I do not consider the environment a co-author in the traditional sense, but rather the true author of the traces I work with. I am interested in understanding nature as a great creator: through tides, waves, wind, and light, the sand generates forms that are in constant regeneration. In order to create my works, the sea must first have created its own.

From there, using acrylics, oils, waxes, or sprays, I attempt to translate into the work my sensations and emotions in front of the sea at that specific moment. Whether it is winter or summer, cloudy or sunny, a small cove or an expansive beach, all of these context conditions result and become imprinted in the work.


Sand Ripples. 07-04-21. Expanded graphic on canvas. 189 x 140 cm. Niembro Estuary. Asturias. 2021.


Your work is closely tied to the Asturian territory—beaches, coastal forests, the cove of La Cóndia. What role do place, topography, local identity, and geographic memory play in your practice?

Place is everything in my project. Asturias was the point of departure and the territory where my gaze was formed. I have been working along this line for seven years, and over time I have come to understand that each trace is inseparable from the specific site and the exact day on which it is produced.

From there, I felt the need to expand the map and begin working in other territories. So far, I have developed works in Senegal, Ecuador, the Galápagos Islands, Indonesia, and elsewhere—and in each case, the result is completely different. The sea that bathes those coasts, the arrangement of the rocks, the morphology of the beach, or even the animals that inhabit it generate unique traces, impossible to reproduce elsewhere. This specificity of territory—its topography and geographic memory—is inscribed in each work in a singular, inseparable, and unrepeatable way.


Mangata. 05-11-25. Expanded graphic on canvas. 190 x 130 cm. Sorraos Beach. Llanes. 2025.


To what extent are climate change, rising sea levels, altered tidal cycles, or coastal erosion present—or potentially present—as an underlying reflection in your work?

My work does not originate from an ecological intention or a direct form of protest.
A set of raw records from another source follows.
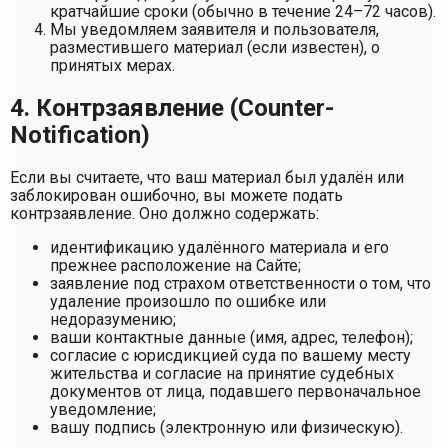
кратчайшие сроки (обычно в течение 24–72 часов).
Мы уведомляем заявителя и пользователя,
разместившего материал (если известен), о
принятых мерах.
4. Контрзаявление (Counter-
Notification)
Если вы считаете, что ваш материал был удалён или
заблокирован ошибочно, вы можете подать
контрзаявление. Оно должно содержать:
идентификацию удалённого материала и его
прежнее расположение на Сайте;
заявление под страхом ответственности о том, что
удаление произошло по ошибке или
недоразумению;
ваши контактные данные (имя, адрес, телефон);
согласие с юрисдикцией суда по вашему месту
жительства и согласие на принятие судебных
документов от лица, подавшего первоначальное
уведомление;
вашу подпись (электронную или физическую).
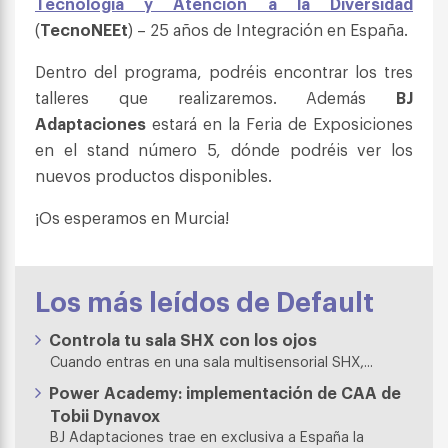
Tecnología y Atención a la Diversidad
(
TecnoNEEt
) – 25 años de Integración en España.
Dentro del programa, podréis encontrar los tres
talleres que realizaremos. Además
BJ
Adaptaciones
estará en la Feria de Exposiciones
en el stand número 5, dónde podréis ver los
nuevos productos disponibles.
¡Os esperamos en Murcia!
Los más leídos de Default
Controla tu sala SHX con los ojos
Cuando entras en una sala multisensorial SHX,...
Power Academy: implementación de CAA de
Tobii Dynavox
BJ Adaptaciones trae en exclusiva a España la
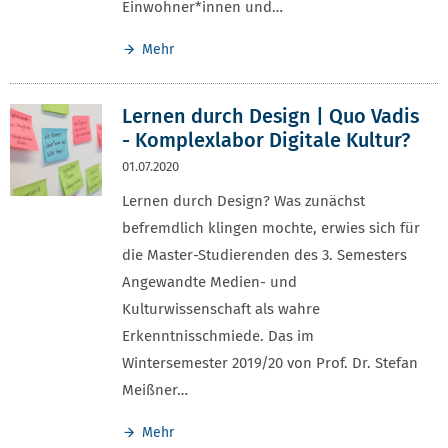
Einwohner*innen und…
Mehr
Lernen durch Design | Quo Vadis
- Komplexlabor Digitale Kultur?
01.07.2020
Lernen durch Design? Was zunächst
befremdlich klingen mochte, erwies sich für
die Master-Studierenden des 3. Semesters
Angewandte Medien- und
Kulturwissenschaft als wahre
Erkenntnisschmiede. Das im
Wintersemester 2019/20 von Prof. Dr. Stefan
Meißner…
Mehr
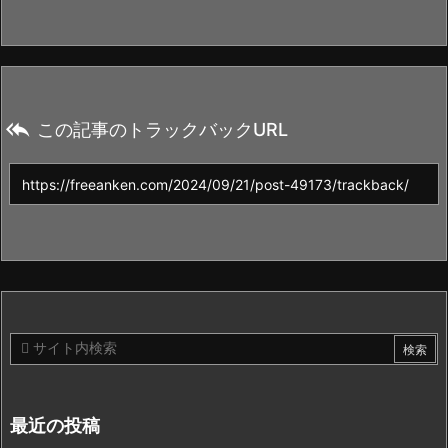

この記事のトラックバックURL
最近の投稿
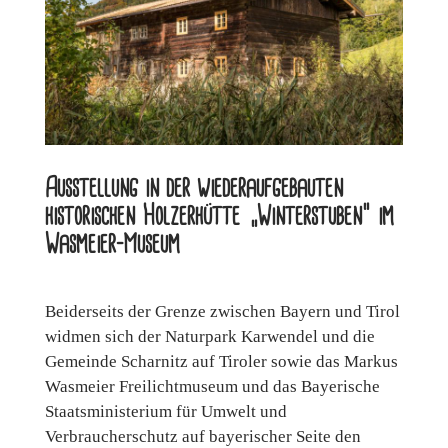
Ausstellung in der wiederaufgebauten
historischen Holzerhütte „Winterstuben“ im
Wasmeier-Museum
Beiderseits der Grenze zwischen Bayern und Tirol
widmen sich der Naturpark Karwendel und die
Gemeinde Scharnitz auf Tiroler sowie das Markus
Wasmeier Freilichtmuseum und das Bayerische
Staatsministerium für Umwelt und
Verbraucherschutz auf bayerischer Seite den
If there is a reflection on the environment, it emerges indirectly, by bringing people closer to the landscape, inviting them to observe attentively and to develop a more empathetic relationship with the environment they inhabit. Beaches are in constant transformation, but I do not seek to fix the landscape; rather, I attempt to convey the experience of being in front of it. In this sense, each work is like a small sea that one can take home.


Tree of Life. 19-02-25. Expanded graphic on canvas. 50 x 70 cm. El Puntal Beach. Asturias. 2025.


To what extent do you plan your work, and how much space do you leave for the unexpected—or even for mistakes?

In my work there is very little planning in terms of the final result, but there is a very precise preliminary planning. Before going to the beach, I monitor the time of low tide, wave height, wind, and weather conditions; based on this, I decide which beach to go to. Even so, when I arrive, I still do not know what work I am going to make. It is there that I determine which material to use, which color to apply, and where the intervention will take place. Many times, the environment simply does not allow work on that day, and chance becomes an essential element of these works. Error, in turn, becomes a new possibility if one learns how to work with it.